HOME

The project HOME is the result of the artistic residence "Living Art - Photography Field Trip" that I attended in September 2012, at the Robinson Foundation, in Portalegre, a town in the Alentejo, in central Portugal. With the Foundation as subject, the participants were given total creative freedom.
The Robinson Foundation occupies the premises of the old Robinson Cork Factory, that was active from 1848 to 2009. After the factory’s liquidation, the Robinson Foundation (created in 2005) tried to recover its heritage and find different ways to renew and bring life back to the old complex. The renovation project was commissioned to Eduardo Souto de Moura, and Graça Correia, two internationally acclaimed Portuguese architects.
The main purpose of the Robinson Foundation is to ensure that the buildings of the old factory don't die. In order to do so, it tried to create a movement called "New Inhabitants of the Robinson Space" and sent out invitations to several local, cultural and artistic associations, asking them to consider relocation to the old factory.
However, due to reasons beyond the control of the Foundation, the project was blocked and the relocations delayed and postponed to an unspecified future date. The effect was demoralising to all the prospective "New Inhabitants of the Robinson Space", already struggling with the idea of sharing the same space with other groups.

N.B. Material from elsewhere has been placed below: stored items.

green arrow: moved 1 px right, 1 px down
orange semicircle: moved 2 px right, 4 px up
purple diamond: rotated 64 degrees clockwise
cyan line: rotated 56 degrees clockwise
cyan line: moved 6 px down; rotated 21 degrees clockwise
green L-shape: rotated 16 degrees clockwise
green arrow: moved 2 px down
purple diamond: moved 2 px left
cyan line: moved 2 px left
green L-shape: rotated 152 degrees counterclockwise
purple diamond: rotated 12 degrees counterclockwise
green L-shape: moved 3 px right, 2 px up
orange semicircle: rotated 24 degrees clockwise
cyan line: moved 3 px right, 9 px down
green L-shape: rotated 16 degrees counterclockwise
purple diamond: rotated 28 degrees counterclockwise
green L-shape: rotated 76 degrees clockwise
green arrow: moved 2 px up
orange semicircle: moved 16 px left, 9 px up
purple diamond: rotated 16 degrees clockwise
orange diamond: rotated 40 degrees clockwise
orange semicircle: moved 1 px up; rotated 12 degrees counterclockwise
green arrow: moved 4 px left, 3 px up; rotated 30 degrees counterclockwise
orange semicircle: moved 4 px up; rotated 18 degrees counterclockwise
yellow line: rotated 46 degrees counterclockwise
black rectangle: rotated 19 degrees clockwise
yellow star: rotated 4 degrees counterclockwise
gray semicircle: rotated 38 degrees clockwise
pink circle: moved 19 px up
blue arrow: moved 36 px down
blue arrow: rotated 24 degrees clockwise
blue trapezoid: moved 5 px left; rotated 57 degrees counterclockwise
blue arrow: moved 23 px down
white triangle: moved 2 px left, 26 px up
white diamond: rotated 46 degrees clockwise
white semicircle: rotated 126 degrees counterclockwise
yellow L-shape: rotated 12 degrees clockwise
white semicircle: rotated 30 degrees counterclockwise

The plan proposes specific areas for each of the associations, such as specially designed classrooms and rehearsal rooms, and several other common areas: an administrative office, a coffee shop, and a trophy and recreational room. The sharing of these spaces has met considerable resistance. Several groups maintain that their specific rooms contain features which help define and shape the identity of their association. And so sharing them in the future, would result in a loss of individual identity.
When I realised that the relationship between the groups and their own symbolic rooms went beyond the material aspects, I thought it was relevant to register them. The usage of these spaces is now at an impasse: uncertain about their future and fully aware of their past, as if reflected in each wall. This was my starting point.
I sensed, right from the start, that this was a delicate matter for the institutions involved and as I went on with the project, it became evident that this was not at all an easy subject to deal with. In several talks I had with different associated people, I grasped that, for a number of them, relocating was out of the question. And if moving itself was already difficult to accept, the delays and the suspension of the project, created a kind of mirage effect that only reinforced their early suspicions.
So, what mostly appealed to me was capturing the identity of each group, reflected in the space they occupy. None of the rooms - although photographed without people - is quite empty, we are left with a feeling that there is always someone there, traces of life, remains of the passage of the time. This passage of the time is crucial, as we are dealing with buildings with long histories, where the walls appear to collect memories and mementos of past generations. Moving to a new place, shared with the other groups, means that they feel as if they’re diluting their history, undermining it. They feel, as mentioned before, a loss of identity.

The attachment they have is so great, that they even ignore the precarious conditions of several of the buildings. The material aspects are relegated to give way to emotional quandaries. It is highly probable that relocating to the Robinson Foundation would greatly improve the quality of their headquarters, yet they appear unconcerned about this.
As some authors have noted1, imposed "modernising changes" are often received with a feeling that someone else is dictating what works better for us. When the better for us is refused or opposed, for several reasons (material or non-material), it's automatically labelled as a reactionary attitude towards modernity. Notwithstanding the efforts and the genuine care of the Robinson Foundation during the process, these kind of changes are always nuanced and often give rise to a more complex set of issues. Logistically, however, the limitations seem quite obvious - it would, for example, make no sense building six coffee shops.
HOME is the fantasy of what brings together all these people and a suggestion for the Robinson Space. I organised the images as they were part of a single space and purposely chose not to caption them, as that would be segmenting the whole in six parts.
The result of these choices is a set of 23 images from five different spaces (six associations, but the Orpheum of Portalegre is in the same building as the Euterpe Musical Society) that function as a whole. Doing so, I'm fully aware that the things which separate them are small, subtle, but vitally important differences which can't be ignored as they are also part of the rich fabric of each institution. But in HOME what remains is not what separates them, rather what brings them all together.